(Andy Synn gazes deep into the Guilded Abyss in advance of its release tomorrow)
I’ve spoken before, both briefly and at length, about how thankful I am that NCS is a wholly incompetent independent entity.
Don’t get me wrong, when I actually wrote for a physical magazine I was still pretty much left to my own devices, but the fact that we have no advertisers to placate, no industry higher-ups to fellate, and for the most part aren’t reliant on PR reps/divisions to feed us potential content (which often comes with an assumed quid pro quo that future access will be contingent on positive coverage), means that Islander, DGR, and I are essentially a law unto ourselves.
And because of this, because we make our own rules and don’t have to answer to anyone else, we’re able to do things like start the week off by reviewing the already incredibly popular album from future mainstream Metalcore darlings Dying Wish and end it by telling you all to save space for the latest slab of suffocating Black/Death savagery from underground iconoclasts Valdur.

++++

(GOALS):
(1) Extract from the NCS passage the stretch that opens with the words containing "(Andy Synn gazes" and closes with "law unto ourselves.".
(2) Decide whether each statement agrees with the NCS passage, answering yes or no and quoting the words that settle it: (a) The writer once wrote for a physical magazine. (b) NCS has advertisers it must keep happy. (c) The week began with a review of a Valdur album.
The data that comes next is separate material and has nothing to do with the NCS passage.

(RECORDED INFORMATION):
++++

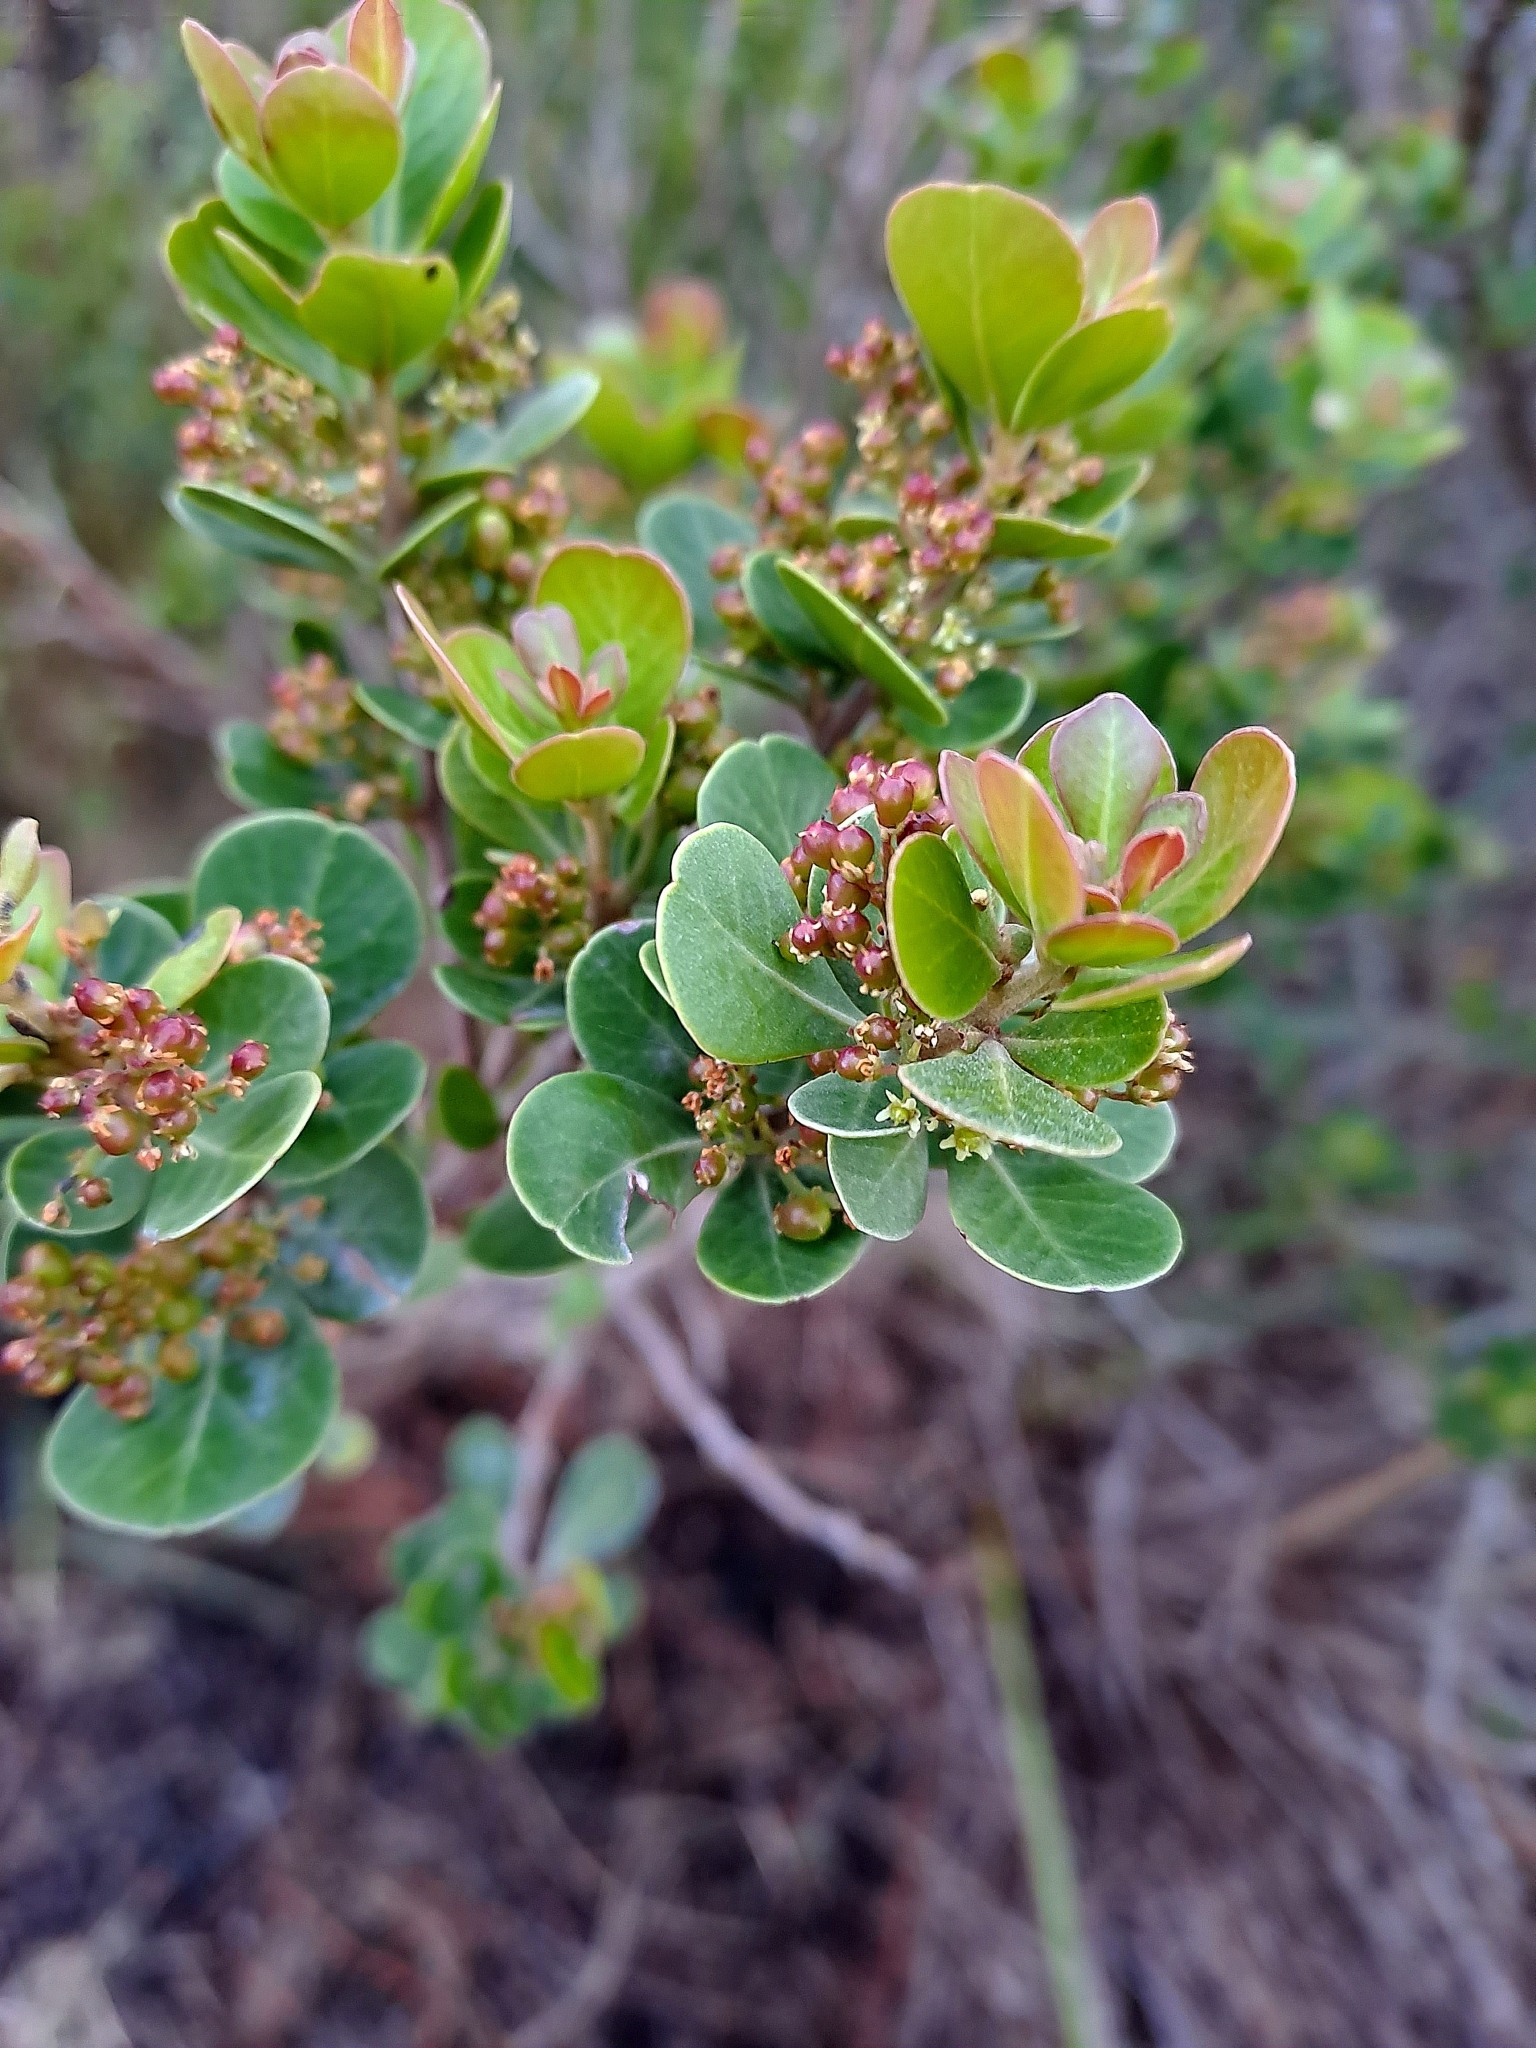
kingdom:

++++

(THE RESULTS):
(1)
(Andy Synn gazes deep into the Guilded Abyss in advance of its release tomorrow)
I’ve spoken before, both briefly and at length, about how thankful I am that NCS is a wholly incompetent independent entity.
Don’t get me wrong, when I actually wrote for a physical magazine I was still pretty much left to my own devices, but the fact that we have no advertisers to placate, no industry higher-ups to fellate, and for the most part aren’t reliant on PR reps/divisions to feed us potential content (which often comes with an assumed quid pro quo that future access will be contingent on positive coverage), means that Islander, DGR, and I are essentially a law unto ourselves.

(2)
(a) Yes: "when I actually wrote for a physical magazine"
(b) No: "we have no advertisers to placate"
(c) No: "start the week off by reviewing the already incredibly popular album from future mainstream Metalcore darlings Dying Wish"